I wrote this article series in five parts over two months during early 2017 when there was much discussion of what was termed “value-based care.” This series examines risk adjustment and the role it can play in such systems.
By Will Stabler
First published on March 6, 2017
Since the beginning of this series I have emphasized that the goal of effective risk adjustment systems is ensuring plans are accurately and fully reimbursed for the risk inherent in their populations. For every lofty goal there are obstacles. In achieving accurate risk adjustment results there are two main issues where plans fall short: not properly identifying the illness burden of the population, and not closely monitoring and managing their data submissions.
It’s a quality and process improvement challenge, and the answer is simple, right? You just need a bigger and better system for collecting and processing data. Whether your quality improvement process is initiated with a clinical, financial, administrative, IT or leadership angle, there is always a lot of data that needs to be collected and processed, and it needs to be done without error.
Not so fast.
Yes, well-functioning data management systems are vital to your success, but in the case of efficient risk adjustment, the system has to operate in the context of its strengths and weaknesses. As in any quality improvement project in healthcare, the people aspect is the most important to improving the system. And the most important part of the people aspect is who you involve. Everything flows from there. Every “missing person” who should be involved, but who is left out of the process, becomes a lost opportunity to substantially improve risk adjustment efficiency and effectiveness.
In the previous article I touched on the need for a holistic, team approach among plans and providers for adjusting risk. This includes conducting prospective and retrospective review, complying with regulatory requirements and acquiring and managing data more efficiently.

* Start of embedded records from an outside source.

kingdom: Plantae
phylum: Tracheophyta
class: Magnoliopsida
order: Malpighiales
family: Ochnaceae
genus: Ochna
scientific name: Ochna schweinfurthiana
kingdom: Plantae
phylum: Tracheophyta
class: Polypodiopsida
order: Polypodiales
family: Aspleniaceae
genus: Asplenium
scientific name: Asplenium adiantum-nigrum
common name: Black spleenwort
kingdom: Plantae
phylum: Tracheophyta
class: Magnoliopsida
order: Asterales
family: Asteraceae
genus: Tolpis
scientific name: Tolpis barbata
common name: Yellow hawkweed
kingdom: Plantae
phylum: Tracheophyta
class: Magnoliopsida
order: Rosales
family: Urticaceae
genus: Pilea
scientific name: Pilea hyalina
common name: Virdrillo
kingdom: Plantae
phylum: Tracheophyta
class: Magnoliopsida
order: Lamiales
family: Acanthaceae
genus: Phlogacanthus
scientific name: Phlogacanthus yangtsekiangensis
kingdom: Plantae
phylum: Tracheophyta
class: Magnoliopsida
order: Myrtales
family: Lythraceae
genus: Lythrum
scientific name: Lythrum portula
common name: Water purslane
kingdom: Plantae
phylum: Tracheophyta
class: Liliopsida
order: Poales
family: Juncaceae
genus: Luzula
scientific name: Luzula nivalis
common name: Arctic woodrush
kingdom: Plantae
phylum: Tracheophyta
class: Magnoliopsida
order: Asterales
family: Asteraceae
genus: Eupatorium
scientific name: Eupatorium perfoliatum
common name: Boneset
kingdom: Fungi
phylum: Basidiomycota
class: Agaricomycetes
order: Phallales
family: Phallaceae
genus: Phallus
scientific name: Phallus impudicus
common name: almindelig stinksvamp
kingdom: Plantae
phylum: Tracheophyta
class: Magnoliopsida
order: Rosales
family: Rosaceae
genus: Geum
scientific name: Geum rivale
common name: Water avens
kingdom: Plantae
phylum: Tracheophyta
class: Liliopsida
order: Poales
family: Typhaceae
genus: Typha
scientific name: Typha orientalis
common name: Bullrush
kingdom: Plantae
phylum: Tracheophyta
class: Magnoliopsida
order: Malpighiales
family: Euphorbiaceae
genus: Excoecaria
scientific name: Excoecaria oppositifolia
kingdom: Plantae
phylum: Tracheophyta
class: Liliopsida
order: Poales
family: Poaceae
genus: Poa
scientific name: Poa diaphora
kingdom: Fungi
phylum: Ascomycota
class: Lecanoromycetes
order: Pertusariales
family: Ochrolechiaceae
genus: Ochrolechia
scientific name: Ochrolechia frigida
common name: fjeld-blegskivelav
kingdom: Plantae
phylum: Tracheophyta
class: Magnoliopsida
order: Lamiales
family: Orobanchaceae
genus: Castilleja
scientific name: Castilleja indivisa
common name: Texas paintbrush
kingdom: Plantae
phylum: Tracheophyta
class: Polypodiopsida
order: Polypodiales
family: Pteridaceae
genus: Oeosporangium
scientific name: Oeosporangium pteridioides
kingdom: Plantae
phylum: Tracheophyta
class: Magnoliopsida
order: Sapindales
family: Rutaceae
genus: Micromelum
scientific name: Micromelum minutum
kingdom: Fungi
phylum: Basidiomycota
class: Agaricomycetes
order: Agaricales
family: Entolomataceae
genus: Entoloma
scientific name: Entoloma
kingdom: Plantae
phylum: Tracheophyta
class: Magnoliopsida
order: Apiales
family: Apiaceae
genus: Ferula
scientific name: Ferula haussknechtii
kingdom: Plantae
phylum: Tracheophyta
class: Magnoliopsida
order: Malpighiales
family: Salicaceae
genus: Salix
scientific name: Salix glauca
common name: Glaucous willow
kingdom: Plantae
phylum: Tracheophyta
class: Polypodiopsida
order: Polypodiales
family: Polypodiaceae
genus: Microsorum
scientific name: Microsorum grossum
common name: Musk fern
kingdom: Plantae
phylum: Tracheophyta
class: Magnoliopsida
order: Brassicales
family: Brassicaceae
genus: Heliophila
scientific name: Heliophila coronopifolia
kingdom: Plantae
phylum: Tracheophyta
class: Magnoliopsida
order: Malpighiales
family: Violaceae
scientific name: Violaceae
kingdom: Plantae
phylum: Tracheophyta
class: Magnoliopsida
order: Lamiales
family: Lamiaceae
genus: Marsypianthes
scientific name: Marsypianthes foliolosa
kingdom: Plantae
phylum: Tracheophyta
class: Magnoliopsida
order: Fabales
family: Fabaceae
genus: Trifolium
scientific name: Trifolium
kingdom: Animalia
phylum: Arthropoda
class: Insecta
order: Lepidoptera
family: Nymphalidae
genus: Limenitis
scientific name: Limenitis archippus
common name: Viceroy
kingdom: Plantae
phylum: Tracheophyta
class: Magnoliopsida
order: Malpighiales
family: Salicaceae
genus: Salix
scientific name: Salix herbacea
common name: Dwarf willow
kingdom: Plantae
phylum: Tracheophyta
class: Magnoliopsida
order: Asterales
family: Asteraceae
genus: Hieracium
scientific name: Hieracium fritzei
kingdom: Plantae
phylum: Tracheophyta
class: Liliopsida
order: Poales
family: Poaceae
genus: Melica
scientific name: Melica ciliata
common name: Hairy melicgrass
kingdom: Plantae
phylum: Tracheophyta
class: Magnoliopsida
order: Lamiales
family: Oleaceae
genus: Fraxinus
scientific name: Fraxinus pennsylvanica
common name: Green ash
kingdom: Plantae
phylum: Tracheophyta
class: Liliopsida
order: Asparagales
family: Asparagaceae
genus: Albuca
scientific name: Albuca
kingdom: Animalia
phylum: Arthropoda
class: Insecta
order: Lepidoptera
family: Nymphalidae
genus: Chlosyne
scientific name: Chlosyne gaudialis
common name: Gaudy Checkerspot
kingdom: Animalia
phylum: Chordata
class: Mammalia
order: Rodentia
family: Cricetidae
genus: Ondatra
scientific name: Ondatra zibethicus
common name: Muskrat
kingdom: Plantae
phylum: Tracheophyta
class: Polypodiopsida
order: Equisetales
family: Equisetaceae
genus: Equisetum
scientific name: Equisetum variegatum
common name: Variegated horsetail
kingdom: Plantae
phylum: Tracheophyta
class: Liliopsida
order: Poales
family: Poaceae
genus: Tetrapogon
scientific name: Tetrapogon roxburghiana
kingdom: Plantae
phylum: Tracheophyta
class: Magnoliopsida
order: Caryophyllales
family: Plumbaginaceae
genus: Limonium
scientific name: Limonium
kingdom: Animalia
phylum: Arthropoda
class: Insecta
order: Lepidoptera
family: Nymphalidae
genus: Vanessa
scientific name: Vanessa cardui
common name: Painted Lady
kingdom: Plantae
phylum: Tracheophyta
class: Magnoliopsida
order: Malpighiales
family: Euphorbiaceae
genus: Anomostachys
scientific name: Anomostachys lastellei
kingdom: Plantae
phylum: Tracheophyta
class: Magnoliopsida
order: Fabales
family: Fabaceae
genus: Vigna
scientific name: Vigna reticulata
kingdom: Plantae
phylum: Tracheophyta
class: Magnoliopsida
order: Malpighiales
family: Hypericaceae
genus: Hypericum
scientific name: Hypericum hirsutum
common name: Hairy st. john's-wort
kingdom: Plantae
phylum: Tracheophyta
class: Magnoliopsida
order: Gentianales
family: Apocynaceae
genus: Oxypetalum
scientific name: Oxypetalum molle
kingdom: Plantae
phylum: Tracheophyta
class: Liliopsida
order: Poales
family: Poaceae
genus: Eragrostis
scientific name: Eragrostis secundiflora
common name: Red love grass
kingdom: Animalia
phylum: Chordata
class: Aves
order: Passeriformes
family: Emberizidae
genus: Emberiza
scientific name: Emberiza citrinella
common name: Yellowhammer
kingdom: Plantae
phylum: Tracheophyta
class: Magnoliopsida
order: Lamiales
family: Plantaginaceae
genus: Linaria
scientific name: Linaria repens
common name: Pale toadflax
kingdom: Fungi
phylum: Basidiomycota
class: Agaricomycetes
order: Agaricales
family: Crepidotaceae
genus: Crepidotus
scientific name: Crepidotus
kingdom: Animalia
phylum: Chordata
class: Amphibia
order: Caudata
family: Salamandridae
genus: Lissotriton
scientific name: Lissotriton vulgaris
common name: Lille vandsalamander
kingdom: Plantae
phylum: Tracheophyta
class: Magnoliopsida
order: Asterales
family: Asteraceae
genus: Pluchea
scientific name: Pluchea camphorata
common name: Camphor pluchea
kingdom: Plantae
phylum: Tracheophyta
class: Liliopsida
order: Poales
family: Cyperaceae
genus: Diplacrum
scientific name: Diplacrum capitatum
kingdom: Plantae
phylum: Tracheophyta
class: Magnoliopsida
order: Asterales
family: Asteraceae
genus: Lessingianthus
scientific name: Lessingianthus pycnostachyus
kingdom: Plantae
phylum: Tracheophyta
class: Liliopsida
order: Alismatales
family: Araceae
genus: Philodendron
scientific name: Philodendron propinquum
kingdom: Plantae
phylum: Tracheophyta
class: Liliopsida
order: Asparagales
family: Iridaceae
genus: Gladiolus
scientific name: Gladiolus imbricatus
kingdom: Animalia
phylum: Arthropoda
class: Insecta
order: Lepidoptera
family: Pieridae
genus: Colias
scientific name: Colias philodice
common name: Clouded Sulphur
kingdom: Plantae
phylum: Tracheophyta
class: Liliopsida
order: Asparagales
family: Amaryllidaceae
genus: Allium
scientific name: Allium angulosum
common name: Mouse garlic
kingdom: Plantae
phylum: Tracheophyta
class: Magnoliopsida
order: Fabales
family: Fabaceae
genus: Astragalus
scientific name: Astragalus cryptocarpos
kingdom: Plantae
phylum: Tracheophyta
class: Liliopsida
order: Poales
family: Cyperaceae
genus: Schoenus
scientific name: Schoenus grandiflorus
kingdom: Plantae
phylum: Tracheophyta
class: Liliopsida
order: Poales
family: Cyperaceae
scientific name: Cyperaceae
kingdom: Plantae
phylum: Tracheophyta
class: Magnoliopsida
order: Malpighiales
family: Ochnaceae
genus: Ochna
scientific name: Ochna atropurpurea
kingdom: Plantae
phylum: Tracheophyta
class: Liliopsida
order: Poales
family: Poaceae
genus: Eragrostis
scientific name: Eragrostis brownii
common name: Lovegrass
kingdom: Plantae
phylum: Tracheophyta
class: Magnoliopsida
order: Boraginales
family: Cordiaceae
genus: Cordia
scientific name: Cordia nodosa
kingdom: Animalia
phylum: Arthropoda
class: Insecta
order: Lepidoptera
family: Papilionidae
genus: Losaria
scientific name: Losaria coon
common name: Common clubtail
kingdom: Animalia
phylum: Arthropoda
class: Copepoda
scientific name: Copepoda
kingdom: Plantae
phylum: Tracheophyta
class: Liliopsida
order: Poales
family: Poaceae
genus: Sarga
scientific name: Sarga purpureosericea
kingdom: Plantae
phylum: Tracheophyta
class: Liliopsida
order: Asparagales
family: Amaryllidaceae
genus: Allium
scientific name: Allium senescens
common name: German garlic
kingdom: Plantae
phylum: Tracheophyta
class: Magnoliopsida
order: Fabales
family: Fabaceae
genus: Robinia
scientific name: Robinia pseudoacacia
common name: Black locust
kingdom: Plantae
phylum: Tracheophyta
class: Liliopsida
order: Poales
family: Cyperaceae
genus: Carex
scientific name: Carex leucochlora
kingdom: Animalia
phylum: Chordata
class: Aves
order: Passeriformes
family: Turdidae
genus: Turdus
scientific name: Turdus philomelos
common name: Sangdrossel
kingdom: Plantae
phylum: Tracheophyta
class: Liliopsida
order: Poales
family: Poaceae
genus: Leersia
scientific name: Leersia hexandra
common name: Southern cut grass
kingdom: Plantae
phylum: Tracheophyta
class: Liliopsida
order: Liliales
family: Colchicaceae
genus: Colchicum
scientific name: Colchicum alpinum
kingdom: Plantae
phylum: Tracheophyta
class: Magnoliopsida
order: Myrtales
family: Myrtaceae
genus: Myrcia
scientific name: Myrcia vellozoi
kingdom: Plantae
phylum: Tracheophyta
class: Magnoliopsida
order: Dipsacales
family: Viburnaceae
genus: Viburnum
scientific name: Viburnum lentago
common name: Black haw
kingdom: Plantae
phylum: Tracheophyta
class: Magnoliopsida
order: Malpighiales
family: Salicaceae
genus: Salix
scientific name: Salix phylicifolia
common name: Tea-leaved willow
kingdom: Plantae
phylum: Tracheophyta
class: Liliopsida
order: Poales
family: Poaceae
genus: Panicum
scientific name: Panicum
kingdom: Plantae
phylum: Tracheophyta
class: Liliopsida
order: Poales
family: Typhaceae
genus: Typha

The opportunities for improvement in not properly identifying the illness burden of the population and not closely monitoring and managing data submissions comes from all of the aforementioned clinical, financial, administrative, IT and leadership angles. These opportunities and their potential benefits also cross business lines and organizational boundaries among providers, plans and regulators. So there is no one “angle” or viewpoint from which to initiate improvement.
For health plans, creating and executing an annual risk adjustment strategy that takes aim at these two important issues is essential to improving their risk scores and reimbursements. But they can’t do it from that one viewpoint. They need partnerships. Obviously, partnering among plans and providers to accurately identify illness burden and ensure accurate data submissions can financially benefit both types of organizations directly. As a big bonus though, working together to integrate timing and processes to streamline data collection for both clinical quality reporting and encounter data reporting purposes can create opportunities for eliminating significant redundancy and rework.
Because of MACRA Quality Payment Program, Star ratings, and other current value-based reporting guidance from CMS, plans need to operate with a value-based perspective. They also need to understand the relationship between what their associated providers are reporting to CMS for quality purposes and what the plans are reporting to CMS for risk adjustment. The mechanics of all of this data collection and reporting also need to be well understood so that partnerships among them result in streamlining these increasing burdens on both plans and providers.
The strategy involves plans diving deep into their member profiles, provider performance, and condition-specific analysis to identify opportunity and tailor efficient, effective and superior outcomes. Best practices in these areas mean crossing traditional lines in order to increase provider engagement, and improve member contact.
In the next and final installment of this series, I will put this all together to look at a future forecast and alternate states for risk adjustment.